YOUR TASK:
Please copy each of the following entries line for line, keeping every character, space, and symbol unchanged.

GIVEN ENTRIES:
+++

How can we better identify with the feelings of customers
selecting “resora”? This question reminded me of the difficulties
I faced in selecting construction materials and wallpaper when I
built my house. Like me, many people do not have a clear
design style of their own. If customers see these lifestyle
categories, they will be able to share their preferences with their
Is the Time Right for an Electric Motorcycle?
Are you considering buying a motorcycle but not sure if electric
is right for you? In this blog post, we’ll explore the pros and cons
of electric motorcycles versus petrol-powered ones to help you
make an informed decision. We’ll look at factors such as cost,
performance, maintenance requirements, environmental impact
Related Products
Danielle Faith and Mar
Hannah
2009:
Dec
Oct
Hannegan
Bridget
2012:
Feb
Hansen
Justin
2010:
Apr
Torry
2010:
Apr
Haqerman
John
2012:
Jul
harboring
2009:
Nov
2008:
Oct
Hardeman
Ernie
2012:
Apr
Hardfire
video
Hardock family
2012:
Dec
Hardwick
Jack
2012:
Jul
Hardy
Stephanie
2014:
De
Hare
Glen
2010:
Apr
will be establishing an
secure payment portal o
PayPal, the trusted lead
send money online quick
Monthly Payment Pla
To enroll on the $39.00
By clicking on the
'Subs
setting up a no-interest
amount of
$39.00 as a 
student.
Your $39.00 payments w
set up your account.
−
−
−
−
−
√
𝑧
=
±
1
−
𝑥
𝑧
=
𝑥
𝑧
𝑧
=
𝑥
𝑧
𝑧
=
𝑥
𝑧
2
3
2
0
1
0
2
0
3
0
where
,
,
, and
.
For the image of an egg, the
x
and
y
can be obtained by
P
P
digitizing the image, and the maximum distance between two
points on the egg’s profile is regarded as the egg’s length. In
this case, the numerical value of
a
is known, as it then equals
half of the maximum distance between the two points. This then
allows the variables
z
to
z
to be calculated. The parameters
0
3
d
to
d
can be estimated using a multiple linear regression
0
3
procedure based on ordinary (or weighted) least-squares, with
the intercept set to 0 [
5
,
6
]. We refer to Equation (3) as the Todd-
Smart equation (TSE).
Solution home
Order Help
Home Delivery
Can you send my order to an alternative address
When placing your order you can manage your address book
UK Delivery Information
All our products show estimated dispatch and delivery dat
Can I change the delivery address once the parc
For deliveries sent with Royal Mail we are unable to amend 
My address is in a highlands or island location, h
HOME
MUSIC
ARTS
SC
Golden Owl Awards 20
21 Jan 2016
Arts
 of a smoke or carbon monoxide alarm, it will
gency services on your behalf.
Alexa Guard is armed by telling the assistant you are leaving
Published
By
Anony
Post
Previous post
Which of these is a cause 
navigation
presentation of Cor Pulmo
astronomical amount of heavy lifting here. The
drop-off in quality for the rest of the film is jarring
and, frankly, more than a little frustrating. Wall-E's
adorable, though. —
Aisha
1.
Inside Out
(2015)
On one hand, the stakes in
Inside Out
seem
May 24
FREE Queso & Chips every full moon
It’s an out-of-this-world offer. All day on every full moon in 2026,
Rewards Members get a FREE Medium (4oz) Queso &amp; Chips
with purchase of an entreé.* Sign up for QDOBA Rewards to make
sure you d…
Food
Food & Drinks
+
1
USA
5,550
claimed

+++

OUTPUT FOR THIS TASK:
How can we better identify with the feelings of customers
selecting “resora”? This question reminded me of the difficulties
I faced in selecting construction materials and wallpaper when I
built my house. Like me, many people do not have a clear
design style of their own. If customers see these lifestyle
categories, they will be able to share their preferences with their
Is the Time Right for an Electric Motorcycle?
Are you considering buying a motorcycle but not sure if electric
is right for you? In this blog post, we’ll explore the pros and cons
of electric motorcycles versus petrol-powered ones to help you
make an informed decision. We’ll look at factors such as cost,
performance, maintenance requirements, environmental impact
Related Products
Danielle Faith and Mar
Hannah
2009:
Dec
Oct
Hannegan
Bridget
2012:
Feb
Hansen
Justin
2010:
Apr
Torry
2010:
Apr
Haqerman
John
2012:
Jul
harboring
2009:
Nov
2008:
Oct
Hardeman
Ernie
2012:
Apr
Hardfire
video
Hardock family
2012:
Dec
Hardwick
Jack
2012:
Jul
Hardy
Stephanie
2014:
De
Hare
Glen
2010:
Apr
will be establishing an
secure payment portal o
PayPal, the trusted lead
send money online quick
Monthly Payment Pla
To enroll on the $39.00
By clicking on the
'Subs
setting up a no-interest
amount of
$39.00 as a 
student.
Your $39.00 payments w
set up your account.
−
−
−
−
−
√
𝑧
=
±
1
−
𝑥
𝑧
=
𝑥
𝑧
𝑧
=
𝑥
𝑧
𝑧
=
𝑥
𝑧
2
3
2
0
1
0
2
0
3
0
where
,
,
, and
.
For the image of an egg, the
x
and
y
can be obtained by
P
P
digitizing the image, and the maximum distance between two
points on the egg’s profile is regarded as the egg’s length. In
this case, the numerical value of
a
is known, as it then equals
half of the maximum distance between the two points. This then
allows the variables
z
to
z
to be calculated. The parameters
0
3
d
to
d
can be estimated using a multiple linear regression
0
3
procedure based on ordinary (or weighted) least-squares, with
the intercept set to 0 [
5
,
6
]. We refer to Equation (3) as the Todd-
Smart equation (TSE).
Solution home
Order Help
Home Delivery
Can you send my order to an alternative address
When placing your order you can manage your address book
UK Delivery Information
All our products show estimated dispatch and delivery dat
Can I change the delivery address once the parc
For deliveries sent with Royal Mail we are unable to amend 
My address is in a highlands or island location, h
HOME
MUSIC
ARTS
SC
Golden Owl Awards 20
21 Jan 2016
Arts
 of a smoke or carbon monoxide alarm, it will
gency services on your behalf.
Alexa Guard is armed by telling the assistant you are leaving
Published
By
Anony
Post
Previous post
Which of these is a cause 
navigation
presentation of Cor Pulmo
astronomical amount of heavy lifting here. The
drop-off in quality for the rest of the film is jarring
and, frankly, more than a little frustrating. Wall-E's
adorable, though. —
Aisha
1.
Inside Out
(2015)
On one hand, the stakes in
Inside Out
seem
May 24
FREE Queso & Chips every full moon
It’s an out-of-this-world offer. All day on every full moon in 2026,
Rewards Members get a FREE Medium (4oz) Queso &amp; Chips
with purchase of an entreé.* Sign up for QDOBA Rewards to make
sure you d…
Food
Food & Drinks
+
1
USA
5,550
claimed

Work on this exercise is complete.